◆ PROBLEM TO SOLVE ◆
In the school profile below, turn the paragraph that begins "Butler Area Senior High School is a coeducational public senior high school" into a short bulleted list that keeps its main facts.

◆ EXCERPTED TEXT ◆

Location
- 120 Campus Lane Butler, Pennsylvania postal address United States
- 40°51′51″N 79°55′02″W﻿ / ﻿40.8641°N 79.9171°W

Information
- School type: Public, Senior high school
- Opened: 1908
- School district: Butler Area School District
- NCES District ID: 4204590
- CEEB code: 390500
- NCES School ID: 420459001147
- Principal: John Wyllie and Jason Huffman
- Faculty: 116.78 (on an FTE basis)
- Grades: 9th - 12th
- Enrollment: 1,968 (2023-2024)
- Student to teacher ratio: 16.85
- Campus type: Open
- Colors: Metallic Gold and White with Blue trims
- Athletics: Baseball, Cross Country, Football, Golf, Hockey, Lacrosse, Rifle, Soccer, Swimming and Diving, Tennis, Track and Field, Volleyball, Wrestling, Softball and marching band
- Athletics conference: Western Pennsylvania Interscholastic Athletic League (W.P.I.A.L.)
- Mascot: Golden Tornado
- Website: www.basdk12.org/1/home

= Butler Area Senior High School =

Butler Area Senior High School is a coeducational public senior high school in Butler Township, Butler County, Pennsylvania, United States, serving grades 9–12. The school has a Butler, Pennsylvania post office address. It is the senior high school for the Butler Area School District. The school was founded in 1908, moved to a larger building on an adjacent site in 1917, and moved again to its current site in 1960.

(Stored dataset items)
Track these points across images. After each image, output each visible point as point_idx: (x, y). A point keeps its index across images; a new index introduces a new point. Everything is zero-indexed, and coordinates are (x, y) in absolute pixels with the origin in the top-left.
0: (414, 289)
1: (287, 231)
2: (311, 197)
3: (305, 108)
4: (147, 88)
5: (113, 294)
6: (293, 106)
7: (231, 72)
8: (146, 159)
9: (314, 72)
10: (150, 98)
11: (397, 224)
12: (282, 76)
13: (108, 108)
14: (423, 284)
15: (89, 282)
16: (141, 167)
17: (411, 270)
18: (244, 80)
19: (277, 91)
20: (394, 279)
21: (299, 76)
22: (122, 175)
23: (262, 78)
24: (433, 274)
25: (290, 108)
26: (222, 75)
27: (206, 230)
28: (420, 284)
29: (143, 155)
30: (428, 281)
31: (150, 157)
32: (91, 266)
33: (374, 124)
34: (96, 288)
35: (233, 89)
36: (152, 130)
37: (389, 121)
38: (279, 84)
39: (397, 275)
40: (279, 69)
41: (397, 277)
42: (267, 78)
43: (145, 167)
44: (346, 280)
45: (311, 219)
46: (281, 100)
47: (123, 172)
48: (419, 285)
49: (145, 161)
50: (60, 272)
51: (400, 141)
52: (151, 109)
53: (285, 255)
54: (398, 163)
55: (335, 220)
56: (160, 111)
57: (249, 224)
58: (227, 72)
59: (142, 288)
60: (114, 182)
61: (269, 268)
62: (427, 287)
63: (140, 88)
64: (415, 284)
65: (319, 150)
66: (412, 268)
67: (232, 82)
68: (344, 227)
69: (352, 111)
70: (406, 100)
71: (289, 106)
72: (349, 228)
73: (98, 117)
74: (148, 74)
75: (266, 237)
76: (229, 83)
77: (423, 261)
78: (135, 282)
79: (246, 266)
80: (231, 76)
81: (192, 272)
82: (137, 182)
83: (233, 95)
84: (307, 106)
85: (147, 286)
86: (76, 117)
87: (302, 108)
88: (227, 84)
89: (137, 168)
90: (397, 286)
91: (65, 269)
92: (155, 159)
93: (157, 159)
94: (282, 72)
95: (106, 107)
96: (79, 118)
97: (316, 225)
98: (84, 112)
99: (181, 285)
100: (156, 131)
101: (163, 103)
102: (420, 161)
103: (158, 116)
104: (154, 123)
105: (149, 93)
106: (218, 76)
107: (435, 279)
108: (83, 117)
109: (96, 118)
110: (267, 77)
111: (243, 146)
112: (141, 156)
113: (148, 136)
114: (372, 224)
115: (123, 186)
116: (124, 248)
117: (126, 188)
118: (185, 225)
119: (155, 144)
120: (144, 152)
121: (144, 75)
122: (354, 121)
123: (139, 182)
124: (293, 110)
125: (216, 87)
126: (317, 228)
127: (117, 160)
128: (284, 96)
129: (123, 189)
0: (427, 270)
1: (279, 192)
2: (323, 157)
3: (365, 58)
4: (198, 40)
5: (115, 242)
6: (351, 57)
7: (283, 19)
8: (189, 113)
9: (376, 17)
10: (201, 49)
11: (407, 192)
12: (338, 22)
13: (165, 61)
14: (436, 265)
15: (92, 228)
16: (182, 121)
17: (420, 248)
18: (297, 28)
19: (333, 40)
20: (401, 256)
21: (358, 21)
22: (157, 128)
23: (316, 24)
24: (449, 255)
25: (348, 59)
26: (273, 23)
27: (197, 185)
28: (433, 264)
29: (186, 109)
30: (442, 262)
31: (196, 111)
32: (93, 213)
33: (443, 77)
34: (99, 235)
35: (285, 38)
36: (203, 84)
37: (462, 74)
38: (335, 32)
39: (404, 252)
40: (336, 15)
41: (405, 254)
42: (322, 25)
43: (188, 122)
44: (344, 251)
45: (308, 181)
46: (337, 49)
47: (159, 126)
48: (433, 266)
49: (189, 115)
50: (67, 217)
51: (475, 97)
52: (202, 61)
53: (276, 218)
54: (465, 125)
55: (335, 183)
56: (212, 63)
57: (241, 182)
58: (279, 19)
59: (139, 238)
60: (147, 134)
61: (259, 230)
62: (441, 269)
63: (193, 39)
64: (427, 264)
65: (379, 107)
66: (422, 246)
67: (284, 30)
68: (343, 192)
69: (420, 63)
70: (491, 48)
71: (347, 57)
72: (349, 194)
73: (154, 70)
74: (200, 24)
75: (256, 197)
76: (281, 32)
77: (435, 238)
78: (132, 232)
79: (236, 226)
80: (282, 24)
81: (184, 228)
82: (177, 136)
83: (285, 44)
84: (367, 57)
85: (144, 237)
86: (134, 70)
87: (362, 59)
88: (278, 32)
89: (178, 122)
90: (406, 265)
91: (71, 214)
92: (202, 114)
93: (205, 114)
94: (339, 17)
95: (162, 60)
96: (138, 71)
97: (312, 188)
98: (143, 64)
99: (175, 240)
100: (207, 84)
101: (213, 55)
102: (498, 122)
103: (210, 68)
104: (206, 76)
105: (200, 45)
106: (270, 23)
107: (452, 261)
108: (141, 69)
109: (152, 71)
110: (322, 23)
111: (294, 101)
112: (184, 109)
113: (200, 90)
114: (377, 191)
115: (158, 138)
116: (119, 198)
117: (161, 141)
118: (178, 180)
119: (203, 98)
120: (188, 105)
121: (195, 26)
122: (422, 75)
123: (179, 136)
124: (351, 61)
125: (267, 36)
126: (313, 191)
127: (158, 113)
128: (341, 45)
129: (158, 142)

◆ RESULT BELOW ◆
- Coeducational public senior high school for grades 9–12
- Located in Butler Township, Butler County, Pennsylvania, with a Butler, Pennsylvania post office address
- Senior high school of the Butler Area School District
- Founded in 1908
- Moved to a larger building on an adjacent site in 1917
- Moved to its current site in 1960